Supplied information Block Start

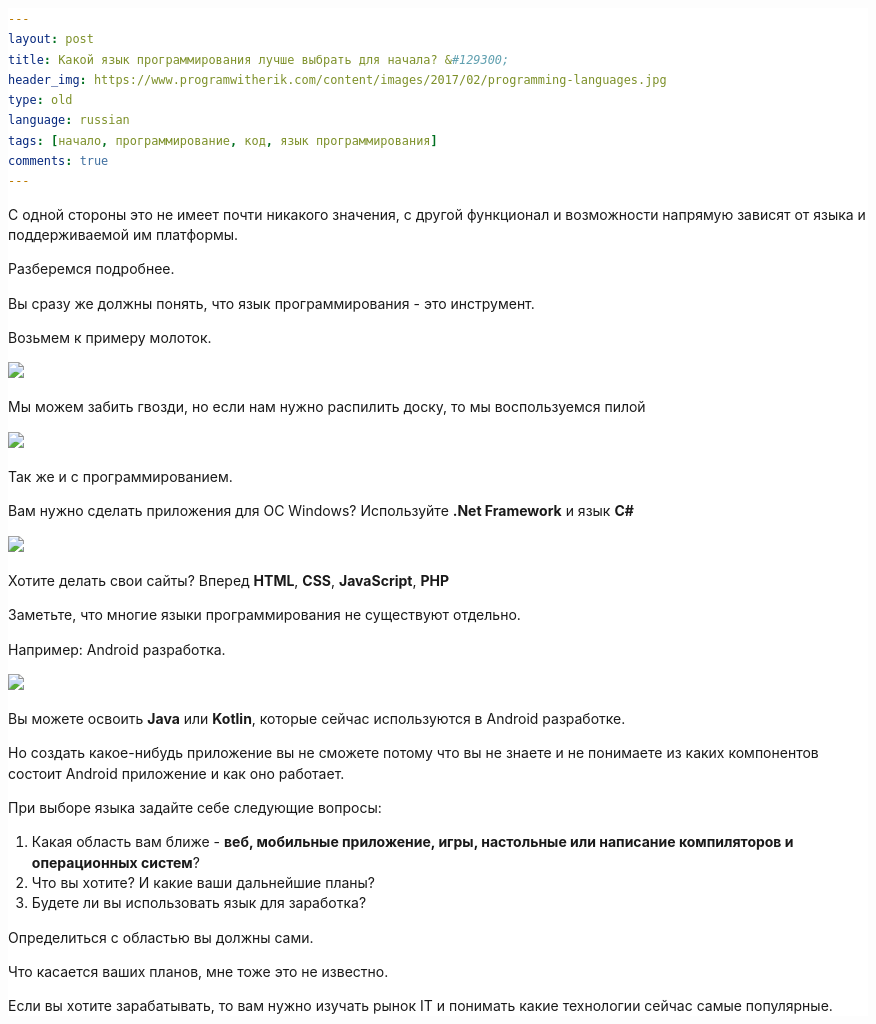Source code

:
 ```yaml
---
layout: post
title: Какой язык программирования лучше выбрать для начала? &#129300;
header_img: https://www.programwitherik.com/content/images/2017/02/programming-languages.jpg
type: old
language: russian
tags: [начало, программирование, код, язык программирования]
comments: true
---
```


С одной стороны это не имеет почти никакого значения, с другой функционал и возможности напрямую зависят от языка и поддерживаемой им платформы.

Разберемся подробнее.

Вы сразу же должны понять, что язык программирования - это инструмент.

Возьмем к примеру молоток.

<img src="https://images.obi.ru/product/RU/1500x1500/385609_1.jpg" style="width: 200px" />

Мы можем забить гвозди, но если нам нужно распилить доску, то мы воспользуемся пилой

<img src="https://images.ru.prom.st/518290471_w640_h640_pila-po-derevu.jpg" style="width: 200px" />

Так же и с программированием.

Вам нужно сделать приложения для ОС Windows? Используйте <b>.Net Framework</b> и язык <b>C#</b>

<img src="https://theprogs.ru/wp-content/uploads/microsoft-net-framework-logo.png.webp" style="width: 200px" />

Хотите делать свои сайты? Вперед <b>HTML</b>, <b>CSS</b>, <b>JavaScript</b>, <b>PHP</b>

Заметьте, что многие языки программирования не существуют отдельно.

Например: Android разработка. 

<img src="https://1.bp.blogspot.com/-b1_n6tOHvWU/YKMssWEjo-I/AAAAAAAAQjk/vIJQsAPUpRQKxR44GoCbm3CtRgr8tVBKACLcBGAsYHQ/s0/Android_NewForDevelopers_1024x512_updated.png" style="width: 60%" />

Вы можете освоить <b>Java</b> или <b>Kotlin</b>, которые сейчас используются в Android разработке.

Но создать какое-нибудь приложение вы не сможете потому что вы не знаете и не понимаете из каких компонентов состоит Android приложение и как оно работает.

При выборе языка задайте себе следующие вопросы:

1. Какая область вам ближе - <b>веб, мобильные приложение, игры, настольные или написание компиляторов и операционных систем</b>?
2. Что вы хотите? И какие ваши дальнейшие планы? 
3. Будете ли вы использовать язык для заработка?

Определиться с областью вы должны сами. 

Что касается ваших планов, мне тоже это не известно.

Если вы хотите зарабатывать, то вам нужно изучать рынок IT и понимать какие технологии сейчас самые популярные.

Supplied information Block End

What the exercise asks => Repeat exactly the lines from the first line of the records above through the line containing "3. Будете ли", leaving out the pictures.

Exercise response =>
Source code

:
 ```yaml
---
layout: post
title: Какой язык программирования лучше выбрать для начала? &#129300;
header_img: https://www.programwitherik.com/content/images/2017/02/programming-languages.jpg
type: old
language: russian
tags: [начало, программирование, код, язык программирования]
comments: true
---
```


С одной стороны это не имеет почти никакого значения, с другой функционал и возможности напрямую зависят от языка и поддерживаемой им платформы.

Разберемся подробнее.

Вы сразу же должны понять, что язык программирования - это инструмент.

Возьмем к примеру молоток.

<img src="https://images.obi.ru/product/RU/1500x1500/385609_1.jpg" style="width: 200px" />

Мы можем забить гвозди, но если нам нужно распилить доску, то мы воспользуемся пилой

<img src="https://images.ru.prom.st/518290471_w640_h640_pila-po-derevu.jpg" style="width: 200px" />

Так же и с программированием.

Вам нужно сделать приложения для ОС Windows? Используйте <b>.Net Framework</b> и язык <b>C#</b>

<img src="https://theprogs.ru/wp-content/uploads/microsoft-net-framework-logo.png.webp" style="width: 200px" />

Хотите делать свои сайты? Вперед <b>HTML</b>, <b>CSS</b>, <b>JavaScript</b>, <b>PHP</b>

Заметьте, что многие языки программирования не существуют отдельно.

Например: Android разработка. 

<img src="https://1.bp.blogspot.com/-b1_n6tOHvWU/YKMssWEjo-I/AAAAAAAAQjk/vIJQsAPUpRQKxR44GoCbm3CtRgr8tVBKACLcBGAsYHQ/s0/Android_NewForDevelopers_1024x512_updated.png" style="width: 60%" />

Вы можете освоить <b>Java</b> или <b>Kotlin</b>, которые сейчас используются в Android разработке.

Но создать какое-нибудь приложение вы не сможете потому что вы не знаете и не понимаете из каких компонентов состоит Android приложение и как оно работает.

При выборе языка задайте себе следующие вопросы:

1. Какая область вам ближе - <b>веб, мобильные приложение, игры, настольные или написание компиляторов и операционных систем</b>?
2. Что вы хотите? И какие ваши дальнейшие планы? 
3. Будете ли вы использовать язык для заработка?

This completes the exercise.